One of the most popular and versatile white wine grapes, Chardonnay offers a wide range of flavors and styles depending on where it is grown and how it is made. While it tends to flourish in most environments, Chardonnay from its Burgundian homeland produces some of the most remarkable and longest lived examples. California produces both oaky, buttery styles and leaner, European-inspired wines. Somm Secret—The Burgundian subregion of Chablis, while typically using older oak barrels, produces a bright style similar to the unoaked style. Anyone who doesn't like oaky Chardonnay would likely enjoy Chablis.
The source of the most racy, light and tactile, yet uniquely complex Chardonnay, Chablis, while considered part of Burgundy, actually reaches far past the most northern stretch of the Côte d’Or proper.
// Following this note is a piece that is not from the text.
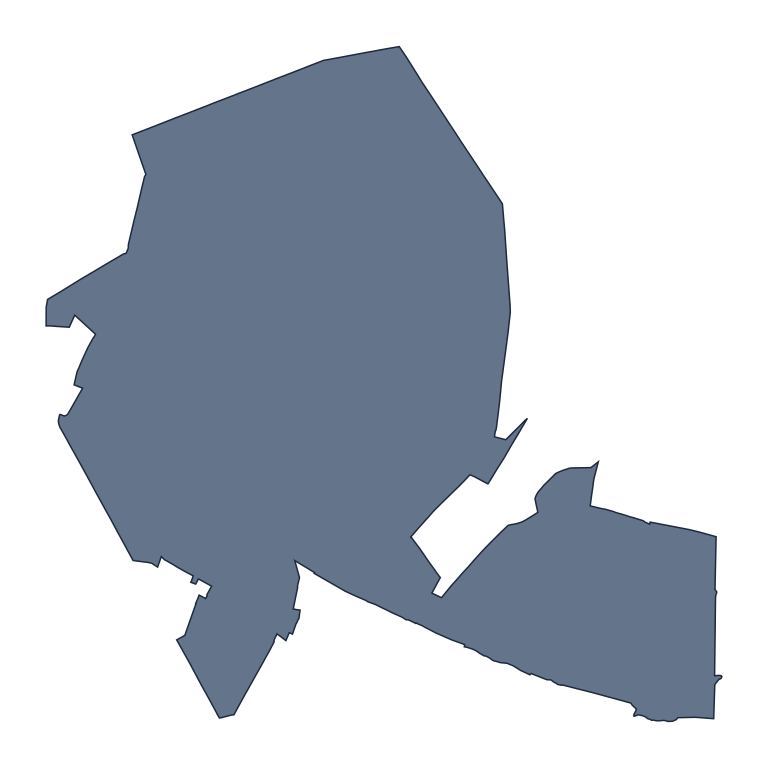 Chimalhuacán, México, Mexico
{"feature_id": "50627088B23248681455683", "entity_name": "Chimalhuacán", "entity_type": "district", "adm_level": 2, "iso_a3": "MEX", "parent_name": "Mexico", "parent_adm1": "México", "projection": "orthographic", "projection_center": [-98.942, 19.418], "detail": "fine", "context": "isolated", "style": "filled", "palette": "slate", "viewbox_px": 768, "rotation_deg": 0, "n_neighbors": 0, "source": "geoboundaries", "source_scale": "gbopen_adm2", "svg_char_len": 5676}
<svg xmlns="http://www.w3.org/2000/svg" viewBox="0 0 768 768"><path d="M510.3,312.3L510.1,304.7L509.8,301.4L509.2,293.4L506.9,262.7L505.4,240.9L504.7,230.2L503.5,217.0L503.4,215.1L503.2,213.2L502.9,209.7L502.4,203.8L493.5,190.4L482.0,173.2L480.3,170.6L478.3,167.5L469.5,154.3L468.4,152.6L466.6,150.0L464.6,146.9L460.4,140.6L457.3,135.8L445.4,117.6L433.9,100.1L422.4,82.8L414.4,69.9L406.3,57.0L399.2,46.6L386.9,48.7L369.9,51.8L354.3,54.7L343.7,56.7L323.6,60.4L310.8,65.3L298.1,70.3L278.9,77.7L266.2,82.7L253.4,87.7L240.7,92.6L227.9,97.6L215.1,102.5L202.4,107.5L189.6,112.5L176.8,117.4L164.1,122.4L151.3,127.4L132.2,134.8L139.0,154.7L145.9,174.5L144.6,176.4L141.4,189.5L137.3,207.5L136.4,211.0L133.5,222.6L128.4,244.5L128.2,248.4L126.1,253.3L123.2,254.1L105.5,264.5L92.4,272.3L80.2,279.5L59.2,292.5L47.6,299.4L46.2,307.1L46.1,325.9L47.0,325.9L50.4,325.9L57.9,326.5L69.3,327.2L72.2,320.7L72.8,319.3L74.8,315.2L95.5,334.2L94.2,336.7L93.7,337.4L92.8,338.6L89.4,344.8L87.7,347.9L86.0,351.6L82.9,358.3L81.6,361.2L80.3,364.4L78.6,368.4L77.1,371.7L75.7,377.7L74.1,384.9L82.6,388.2L80.9,391.2L79.8,393.1L78.5,395.3L77.5,397.1L72.8,405.4L67.8,414.1L66.4,415.3L64.3,416.0L60.1,414.4L59.6,414.9L59.3,416.1L59.0,417.5L58.8,418.5L58.4,420.2L58.5,422.5L58.9,424.4L59.2,425.3L60.1,427.7L61.1,429.3L66.6,439.1L71.0,447.2L74.5,453.4L76.3,456.7L79.1,461.6L82.2,467.3L90.0,481.5L95.2,491.2L98.5,497.2L103.8,506.8L104.4,508.0L110.0,517.9L118.2,533.2L126.2,547.8L128.0,551.2L129.2,553.4L129.6,554.1L133.1,560.5L134.0,560.6L138.8,561.3L145.4,562.1L147.3,562.3L148.7,562.6L151.7,563.2L157.6,567.1L161.3,556.6L164.4,559.6L168.1,561.7L173.0,564.5L178.5,567.9L187.5,572.9L193.2,575.8L191.5,580.9L190.8,582.3L195.7,584.1L198.4,579.0L199.0,579.2L211.6,586.2L206.9,594.7L207.0,596.1L205.6,598.5L199.1,595.1L198.2,597.6L195.7,603.5L196.0,603.6L184.8,635.4L179.7,638.2L176.7,639.9L190.9,665.4L192.7,668.8L198.3,679.4L202.0,686.3L206.1,693.6L213.0,706.2L216.7,713.1L217.5,714.7L219.4,718.0L220.1,717.9L221.7,717.6L228.5,715.8L231.7,715.0L233.9,714.8L245.6,693.4L248.1,689.1L251.7,682.6L263.9,660.9L265.2,658.4L267.2,654.9L271.6,646.7L274.2,641.7L273.9,640.4L277.0,633.9L282.0,637.6L284.4,639.5L285.9,640.6L288.2,635.2L289.3,632.7L290.1,633.1L292.5,634.1L294.0,629.7L295.5,625.4L296.1,623.6L296.5,623.3L298.4,619.0L298.8,618.9L298.9,618.7L299.3,615.5L299.6,613.6L300.1,610.1L296.3,609.6L295.3,609.3L293.2,609.1L293.5,607.7L294.0,605.3L297.7,587.1L297.4,586.4L299.5,577.6L294.8,560.6L314.4,572.5L314.7,572.7L314.2,573.4L344.0,590.5L344.5,590.9L354.4,595.5L364.8,600.0L365.6,600.3L367.9,601.8L375.2,604.4L381.8,607.7L384.9,609.2L387.1,610.2L390.2,611.8L393.4,613.3L395.7,614.4L396.5,614.7L399.2,615.9L402.3,617.3L405.9,619.7L408.5,619.9L415.7,623.4L416.0,622.9L418.7,624.3L421.4,625.3L425.2,627.4L436.2,633.1L452.0,640.0L458.1,642.2L464.7,644.6L464.3,646.8L467.0,647.3L472.2,649.0L475.3,650.3L480.3,653.7L481.2,654.1L482.1,654.7L483.1,655.4L484.5,655.9L486.5,656.3L489.7,658.1L492.6,660.2L494.2,661.0L495.7,661.2L500.6,662.7L506.4,663.2L507.7,663.5L508.9,664.1L510.9,664.9L512.0,665.2L513.5,666.0L516.8,668.0L520.7,670.5L521.1,670.7L525.5,672.7L529.9,674.8L531.0,673.5L546.8,679.7L550.8,679.9L552.5,681.0L553.6,682.0L556.0,683.2L557.8,684.5L559.5,684.8L561.7,685.3L562.5,685.0L579.7,689.4L585.5,690.8L588.0,691.5L591.0,692.2L609.3,697.2L630.9,703.1L632.3,705.3L635.6,708.3L636.3,709.0L636.1,709.9L636.0,710.5L634.6,713.1L634.1,714.2L633.8,714.8L633.9,715.4L634.1,716.3L636.7,715.4L638.1,714.9L638.9,714.8L639.5,715.0L640.5,715.3L642.3,715.6L645.6,717.0L647.7,718.7L649.9,719.3L651.7,720.3L653.4,720.1L655.8,720.7L657.8,720.8L659.9,720.8L662.7,720.4L665.5,720.6L667.6,721.4L669.4,721.4L672.4,721.3L676.3,719.6L677.9,717.7L695.5,717.3L713.7,718.7L714.8,684.7L715.9,683.1L717.8,680.7L719.2,679.3L721.0,678.5L721.9,676.7L721.3,675.8L720.3,675.5L718.8,675.4L714.6,675.7L715.5,598.6L715.7,595.8L715.9,594.8L716.5,593.3L716.7,592.2L716.6,591.5L715.6,590.5L715.0,589.7L716.1,536.7L699.1,532.0L689.2,529.6L678.9,527.6L650.1,522.1L649.7,524.2L647.1,523.0L646.1,522.6L644.8,522.0L643.3,520.8L642.2,520.4L631.7,517.2L631.1,517.1L621.9,514.2L618.9,513.4L614.9,512.2L614.0,511.7L605.2,509.2L601.6,508.6L590.2,505.9L591.5,496.2L591.8,493.8L592.8,487.2L593.5,481.5L593.7,480.6L593.8,479.3L598.3,461.8L590.9,467.6L580.8,467.8L575.1,467.9L574.1,467.9L571.7,468.0L569.4,468.2L567.0,469.0L562.5,470.5L558.4,472.2L555.7,473.5L549.3,479.9L544.4,484.7L537.9,492.3L536.4,495.0L535.1,498.0L535.1,499.4L536.4,505.8L536.7,507.1L537.3,509.8L537.8,512.4L532.8,515.6L529.7,517.5L525.5,520.1L521.8,522.0L518.2,523.2L515.0,524.0L514.5,524.1L510.7,524.7L508.2,525.3L503.6,529.7L501.0,532.1L496.5,536.6L494.9,538.3L492.5,540.6L489.9,543.2L482.9,550.4L479.2,554.5L473.5,560.8L470.4,564.4L469.3,565.7L468.5,566.6L462.8,572.7L458.8,577.3L457.9,578.4L452.3,584.5L450.8,586.3L448.5,589.1L441.5,597.7L431.9,593.1L440.3,577.6L436.2,572.2L435.6,571.1L429.3,562.5L426.3,558.1L423.5,554.0L421.8,551.6L420.0,548.9L412.9,539.5L411.2,537.2L410.2,537.7L412.4,535.1L414.7,532.5L417.1,529.7L417.6,529.1L418.8,527.7L425.3,520.5L425.9,519.8L428.7,516.8L429.7,515.6L433.6,511.1L441.2,503.5L447.8,497.1L451.8,493.2L452.9,492.1L459.0,486.2L462.7,482.4L463.6,481.5L466.4,478.6L470.0,474.8L474.8,476.9L487.5,483.7L488.0,483.8L492.5,476.6L497.0,469.1L503.6,458.8L503.9,458.3L508.2,450.8L511.6,444.9L512.6,443.3L519.9,431.1L521.6,428.1L527.4,418.4L525.2,420.2L518.9,426.7L515.1,430.4L510.2,435.3L506.0,439.5L505.7,439.7L494.7,436.9L494.5,436.6L495.3,431.1L495.5,430.8L495.8,430.4L496.0,429.9L496.5,427.2L499.6,401.9L501.6,381.0L504.0,363.3L504.9,356.2L505.2,354.3L508.2,331.4L508.6,327.6L508.9,324.8L510.3,312.3Z" fill="#64748b" stroke="#1e293b" stroke-width="1.5"/></svg>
Its vineyards cover hillsides surrounding the small village of Chablis about 100 miles north of Dijon, making it actually closer to Champagne than to Burgundy. Champagne and Chablis have a unique soil type in common called Kimmeridgian, which isn’t found anywhere else in the world except southern England. A 180 million year-old geologic formation of decomposed clay and limestone, containing tiny fossilized oyster shells, spans from the Dorset village of Kimmeridge in southern England all the way down through Champagne, and to the soils of Chablis. This soil type produces wines full of structure, austerity, minerality, salinity and finesse.
Chablis Grands Crus vineyards are all located at ideal elevations and exposition on the acclaimed Kimmeridgian soil, an ancient clay-limestone soil that lends intensity and finesse to its wines. The vineyards outside of Grands Crus are Premiers Crus, and outlying from those is Petit Chablis. Chablis Grand Cru, as well as most Premier Cru Chablis, can age for many years.